I think the number of very close friends, the ones you'd do almost anything for, can be counted on the fingers of one hand. The next wave might have between 10 and 50 people you know well. When tese numbers get into the hundreds and thousands, it isn't Dunbar's number that worries me, it's the fact that it becomes CRM or in this case ARM: Acquaintance Relations Management.

2010.7: Be a Pilot, NOT a Pilot Fish

Piltofish

As a kid, I was ostracized and hung out with other "misfits" of
society. Several of these have gone on to do pretty big things, like
signing Prince to his first contract, producing and recording big
names in the music business, founding important and flourishing tech
companies to name a few. All of us share one thing, we didn't follow
the crowd and so were classified (in high school) as uncool nerds.

Decades later, what comes out clearly is that the nerds have mostly
accomplished interesting and sometime important things, where the
followers who dressed in the latest fashion (remembering my cuffless
pants makes me squirm a little) and were so cool have mostly not done
much. It's important to note in passing that a lot of people who were
NOT ostracized and who were in fact pretty popular also went on to do
great things, but most important to my point is, they weren't above
talking to the likes of us nor did they make fun of anyone.

Humanity will always be full of followers, so many pilot fish around
the leaders, whether this is in the FriendFeed echo chamber, the
Twittersphere or just in high school. If you haven't got the qualities
to dare to differ, you probably won't do as well in life as those who
do.
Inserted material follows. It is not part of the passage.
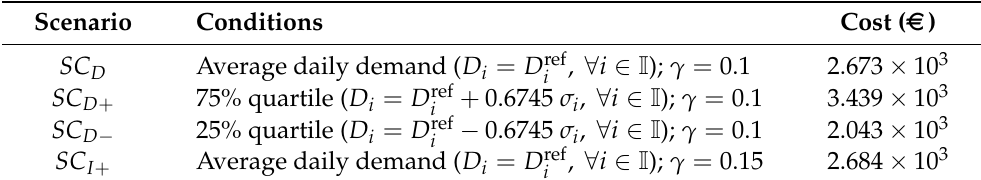
Figure 5. Assignment of batches to week days for deterministic (and stochastic) consumption without inventory control. Table 2. Overall optimal cost for 28d production horizon.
Although I admire Godin's Tribe thing, I also caution people that
the whole thing can also be seen as a pyramid scheme where someone has
to pay (follow) and someone has to lead (be followed).


Pilot fish photo from http://bilder.peter-koelbl.de

2009.11: Chez DiDi - Social Networking in 1996

The original Chez DiDi http://tr.im/chezdidi
 
DiDi stood for "Discussion en Direct", French for "Live Discussion". At its peak, Chez DiDi had about 2,000 members in France, Canada, Australia, the USA, Belgium, Israel and a few North African countries. For obvious reasons, DiDi is barely relevant today but a few of the original members still meet on a new Laconica version put up a few months ago. The first mention I find on the net is a post I probably placed about it in December of 1997.
 
DiDi began without the need to login but after I woke up to pages of horrible racist posts, I wrote a registration and login system in C with admin tools to mute or delete members. In the 10+ year history of DiDi, the login was never compromised, even though a few people were kicked and desperately wanted revenge.
 
One thing that set DiDi apart was the French language. The French-speaking Canadians were very into the Internet from the beginning, more so even than the French. It was natural then for a lot of Canadian students to join DiDi and chat there much of the day. Once I logged in as admin and found two people having "virtual sex" there, all via text chat.
 
What I was most happy with in the DiDi experience was the "DiDi Party" that was held in Belgium in the late 90's with people coming to attend from France and Belgium of course but also from Israel, Tunisia and Wisconsin. The fact that a little PHP could bring together 20 or so people from these diverse countries was heartening. We also had a few lunches in Paris with people coming from as far off as the US and Australia. Bringing people together was the greatest thing about Chez DiDi, a small social network created in 1996.